51回PT 午前問題19 24歳の女性。2日前に室内での火災に巻き込まれ救急搬送された。35%の範囲の熱傷と診断され入院中。意識は清明。顔面から前頸部も受傷し煤のような色の痰がでる。肩甲帯から上腕にかけては植皮が必要な状態。骨盤と下肢とに傷害はみられない。 この時期の理学療法として適切なのはどれか。

51回PT 午前問題19


24歳の女性。2日前に室内での火災に巻き込まれ救急搬送された。35%の範囲の熱傷と診断され入院中。意識は清明。顔面から前頸部も受傷し煤のような色の痰がでる。肩甲帯から上腕にかけては植皮が必要な状態。骨盤と下肢とに傷害はみられない。
この時期の理学療法として適切なのはどれか。

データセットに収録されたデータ
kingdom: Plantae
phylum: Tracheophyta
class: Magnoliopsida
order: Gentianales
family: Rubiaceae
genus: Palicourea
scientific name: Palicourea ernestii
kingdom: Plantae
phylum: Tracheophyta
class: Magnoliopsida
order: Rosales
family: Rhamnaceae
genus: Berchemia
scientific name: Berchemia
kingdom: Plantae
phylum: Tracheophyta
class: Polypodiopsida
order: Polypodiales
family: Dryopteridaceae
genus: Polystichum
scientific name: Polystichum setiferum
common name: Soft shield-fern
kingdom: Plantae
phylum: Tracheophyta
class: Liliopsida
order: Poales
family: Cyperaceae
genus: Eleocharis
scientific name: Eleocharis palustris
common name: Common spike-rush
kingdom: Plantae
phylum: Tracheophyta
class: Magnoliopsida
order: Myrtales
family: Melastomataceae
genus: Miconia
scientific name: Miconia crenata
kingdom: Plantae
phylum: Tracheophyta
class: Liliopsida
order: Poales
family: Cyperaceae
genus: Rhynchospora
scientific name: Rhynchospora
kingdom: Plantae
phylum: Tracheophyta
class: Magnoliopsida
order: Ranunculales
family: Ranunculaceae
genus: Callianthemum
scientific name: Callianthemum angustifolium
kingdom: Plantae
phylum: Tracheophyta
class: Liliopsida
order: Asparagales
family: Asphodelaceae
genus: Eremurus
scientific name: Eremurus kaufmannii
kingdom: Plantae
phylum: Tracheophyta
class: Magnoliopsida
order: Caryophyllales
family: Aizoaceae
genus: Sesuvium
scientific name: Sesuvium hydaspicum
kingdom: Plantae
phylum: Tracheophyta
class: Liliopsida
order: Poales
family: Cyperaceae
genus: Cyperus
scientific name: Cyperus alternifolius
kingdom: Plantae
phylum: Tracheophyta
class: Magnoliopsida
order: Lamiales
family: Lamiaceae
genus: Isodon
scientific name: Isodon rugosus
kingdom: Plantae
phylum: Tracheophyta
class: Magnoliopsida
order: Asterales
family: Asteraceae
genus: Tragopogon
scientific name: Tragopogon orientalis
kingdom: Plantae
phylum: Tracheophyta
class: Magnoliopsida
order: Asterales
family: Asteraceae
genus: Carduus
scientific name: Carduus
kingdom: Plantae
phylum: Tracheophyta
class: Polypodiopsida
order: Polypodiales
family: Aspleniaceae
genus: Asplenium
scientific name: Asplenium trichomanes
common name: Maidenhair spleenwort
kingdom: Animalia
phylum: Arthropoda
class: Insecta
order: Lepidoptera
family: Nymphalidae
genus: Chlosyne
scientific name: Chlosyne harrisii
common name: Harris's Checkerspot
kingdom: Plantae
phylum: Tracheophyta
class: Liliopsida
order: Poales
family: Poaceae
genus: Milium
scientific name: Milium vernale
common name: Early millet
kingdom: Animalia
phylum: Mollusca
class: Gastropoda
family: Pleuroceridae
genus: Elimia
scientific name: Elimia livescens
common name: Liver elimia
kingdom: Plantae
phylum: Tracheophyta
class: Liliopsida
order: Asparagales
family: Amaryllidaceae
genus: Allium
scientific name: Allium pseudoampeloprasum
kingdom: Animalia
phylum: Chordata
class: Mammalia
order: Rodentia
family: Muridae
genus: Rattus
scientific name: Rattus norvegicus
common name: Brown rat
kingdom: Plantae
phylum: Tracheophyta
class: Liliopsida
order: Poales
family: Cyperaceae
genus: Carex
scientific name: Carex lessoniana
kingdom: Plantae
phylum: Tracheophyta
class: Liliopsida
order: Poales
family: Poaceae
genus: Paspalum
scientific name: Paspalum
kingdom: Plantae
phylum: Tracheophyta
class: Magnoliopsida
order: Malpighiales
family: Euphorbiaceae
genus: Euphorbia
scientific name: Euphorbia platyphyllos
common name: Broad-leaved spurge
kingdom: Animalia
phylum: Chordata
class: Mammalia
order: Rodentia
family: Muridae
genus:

本文に関する問い:
1. 本文の「骨盤と下肢とに傷害はみられない。」という一文を英語に訳せ。
2. 本文に出てくる身体の部位を、すべて書き出せ。
3. 本文にもとづいて、次の問いに答えよ。
(a) 女性は何歳か。
(b) 熱傷と診断された範囲は何%か。
(c) 火災に巻き込まれたのは何日前か。
本文だけを手がかりにすること。

解答一覧:
1. No injuries are seen in the pelvis or the lower limbs.

2. 顔面、前頸部、肩甲帯、上腕、骨盤、下肢

3.
(a) 24歳
(b) 35%
(c) 2日前